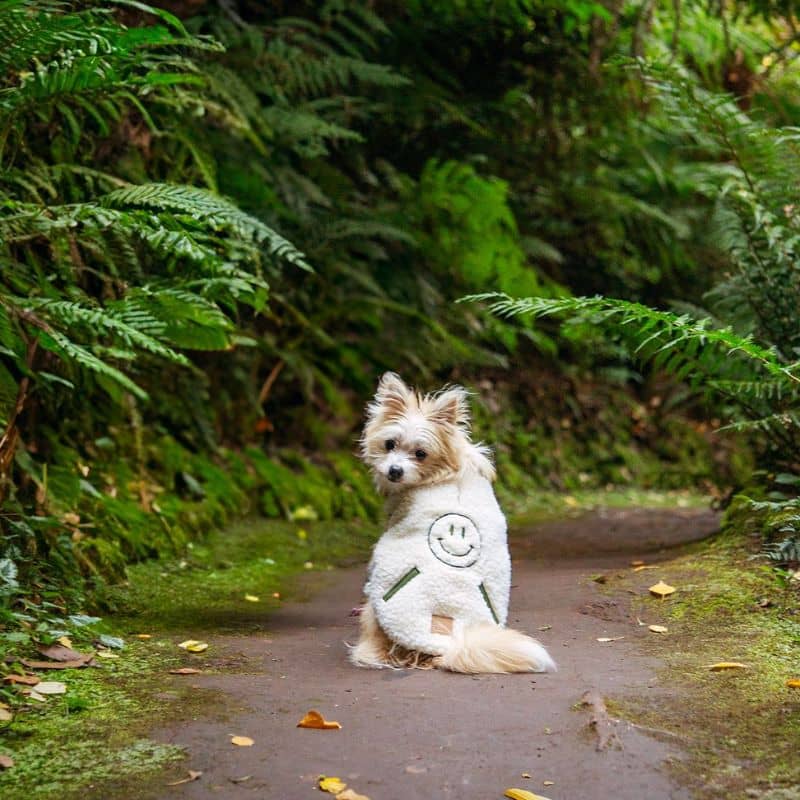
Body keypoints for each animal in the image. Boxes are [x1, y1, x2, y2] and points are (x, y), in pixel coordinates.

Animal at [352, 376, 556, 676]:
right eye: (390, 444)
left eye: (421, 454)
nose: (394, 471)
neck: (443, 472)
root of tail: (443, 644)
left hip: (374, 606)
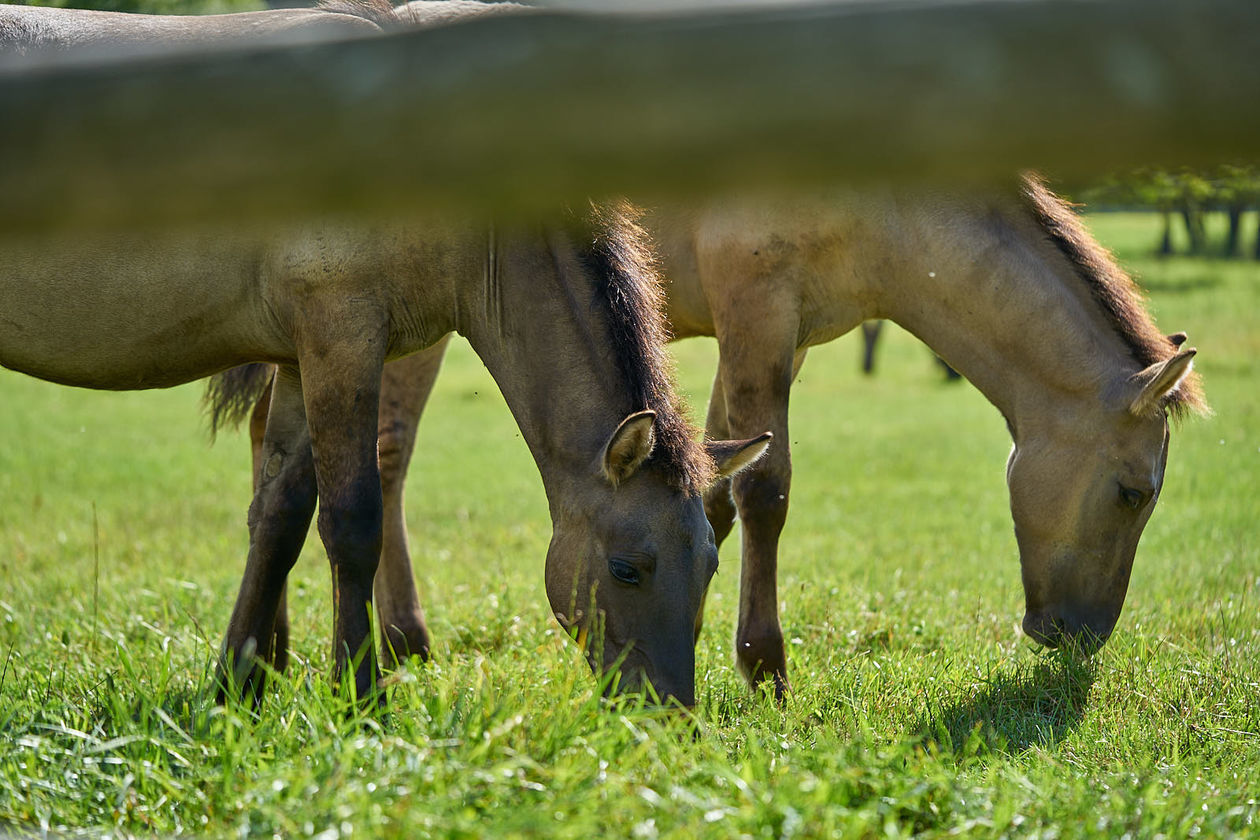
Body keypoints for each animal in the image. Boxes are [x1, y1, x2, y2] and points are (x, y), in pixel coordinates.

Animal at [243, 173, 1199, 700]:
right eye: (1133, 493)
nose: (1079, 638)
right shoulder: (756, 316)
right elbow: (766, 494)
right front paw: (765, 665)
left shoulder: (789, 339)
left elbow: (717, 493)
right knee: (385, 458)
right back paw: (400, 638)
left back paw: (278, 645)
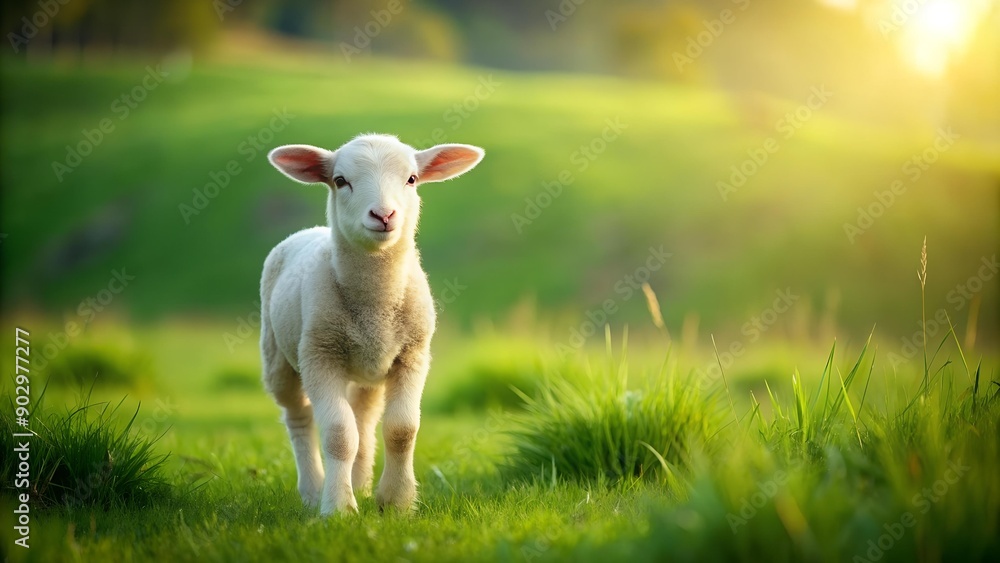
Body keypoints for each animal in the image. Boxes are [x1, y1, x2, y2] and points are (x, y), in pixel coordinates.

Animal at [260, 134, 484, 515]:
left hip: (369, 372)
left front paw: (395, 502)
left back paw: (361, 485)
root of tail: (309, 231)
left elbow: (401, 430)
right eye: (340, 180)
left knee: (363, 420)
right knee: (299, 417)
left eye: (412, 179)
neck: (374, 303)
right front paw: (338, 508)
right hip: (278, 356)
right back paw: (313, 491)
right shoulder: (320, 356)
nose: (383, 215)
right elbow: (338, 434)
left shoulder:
===
● EXERCISE DETAILS
Please copy the entries in full. Leave each image out.

● ANSWER SECTION
Body keypoints for each animal in the image. Boxes are [x1, y1, x2, y2] and points are (x, y), in pixel coordinates.

Animal at [352, 376, 556, 676]:
right eye: (390, 444)
left eye: (421, 454)
nose: (394, 471)
neck: (443, 472)
root of tail: (443, 644)
left hip: (374, 606)
Body keypoints for each animal in the image. Boxes are [x1, y1, x2, y2] and points are (x, y), in pixel coordinates.

Animal at [243, 173, 1199, 700]:
right eye: (1133, 493)
nose: (1079, 638)
right shoulder: (756, 316)
right elbow: (766, 494)
right front paw: (765, 665)
left shoulder: (789, 339)
left elbow: (717, 493)
right knee: (385, 458)
right back paw: (400, 638)
left back paw: (278, 645)
Body keypoints for each animal in the image. Boxes are [x1, y1, x2, y2] and points are (x, y), in pixel coordinates.

Animal at [260, 134, 484, 515]:
left hip: (369, 372)
left front paw: (395, 502)
left back paw: (361, 485)
root of tail: (309, 231)
left elbow: (401, 430)
right eye: (340, 180)
left knee: (363, 420)
right knee: (299, 417)
left eye: (412, 179)
neck: (374, 303)
right front paw: (338, 508)
right hip: (278, 356)
right back paw: (313, 491)
right shoulder: (320, 356)
nose: (383, 215)
right elbow: (338, 434)
left shoulder:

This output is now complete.